▸ **WHAT YOU HAVE TO DO**
Can you turn the lines of every record below into a numbered list, skipping blank lines and leaving out the pictures?

▸ **EXTRACTED MATERIAL**
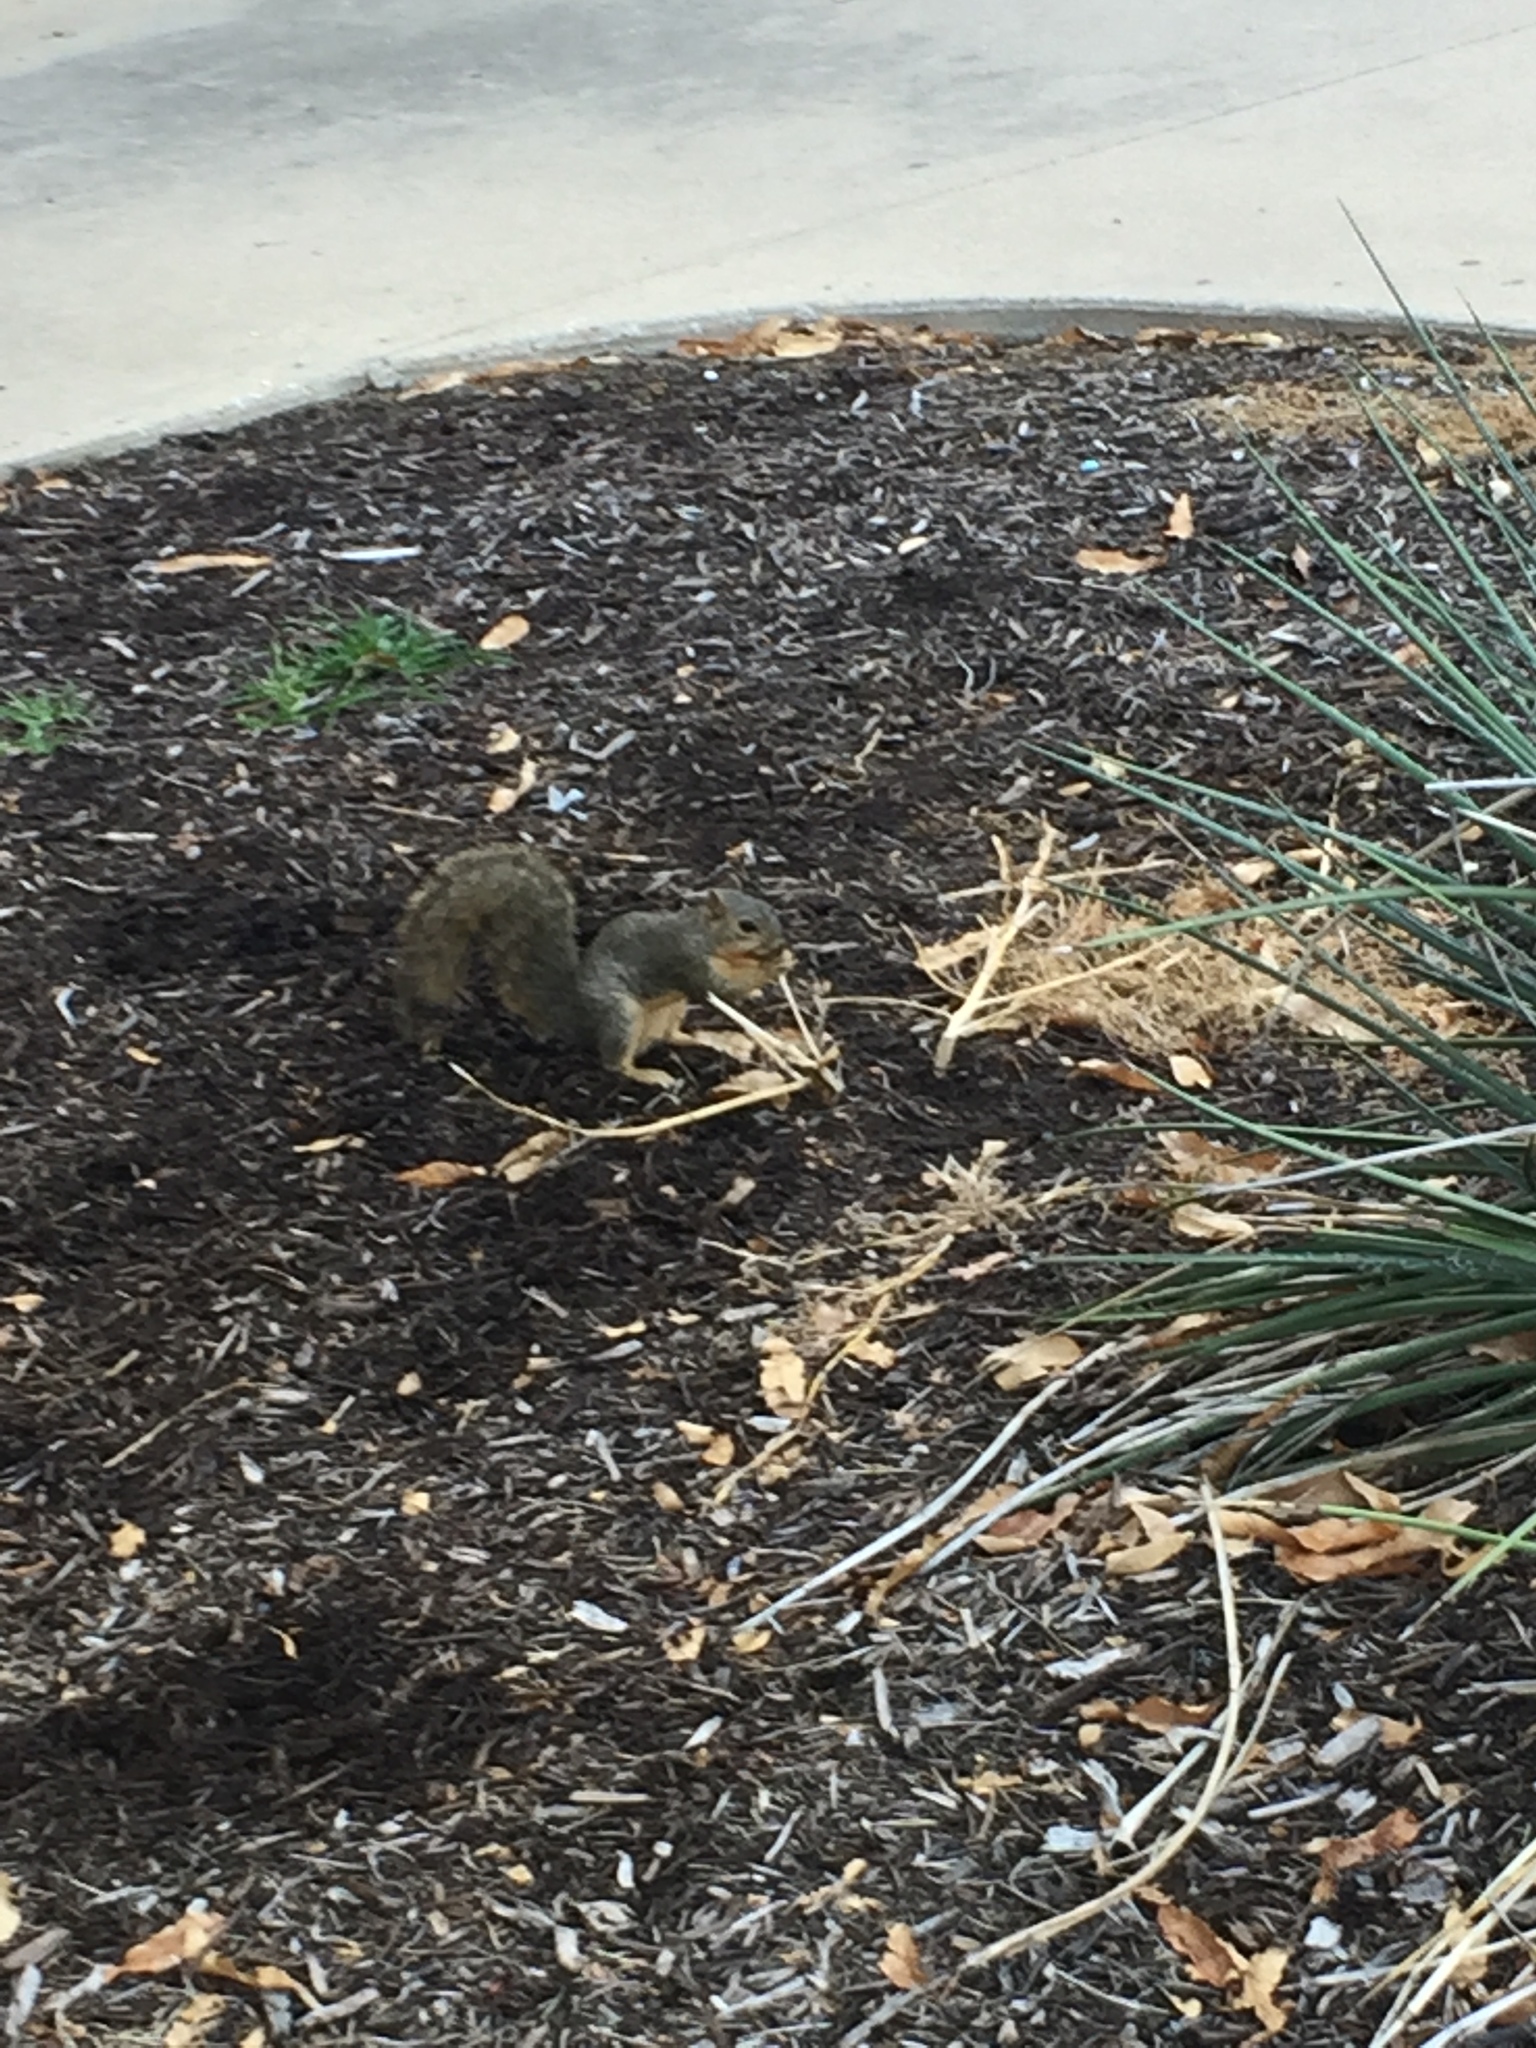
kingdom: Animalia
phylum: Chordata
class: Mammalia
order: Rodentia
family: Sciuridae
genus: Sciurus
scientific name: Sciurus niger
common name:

▸ **RIGHT ANSWER**
1. kingdom: Animalia
2. phylum: Chordata
3. class: Mammalia
4. order: Rodentia
5. family: Sciuridae
6. genus: Sciurus
7. scientific name: Sciurus niger
8. common name:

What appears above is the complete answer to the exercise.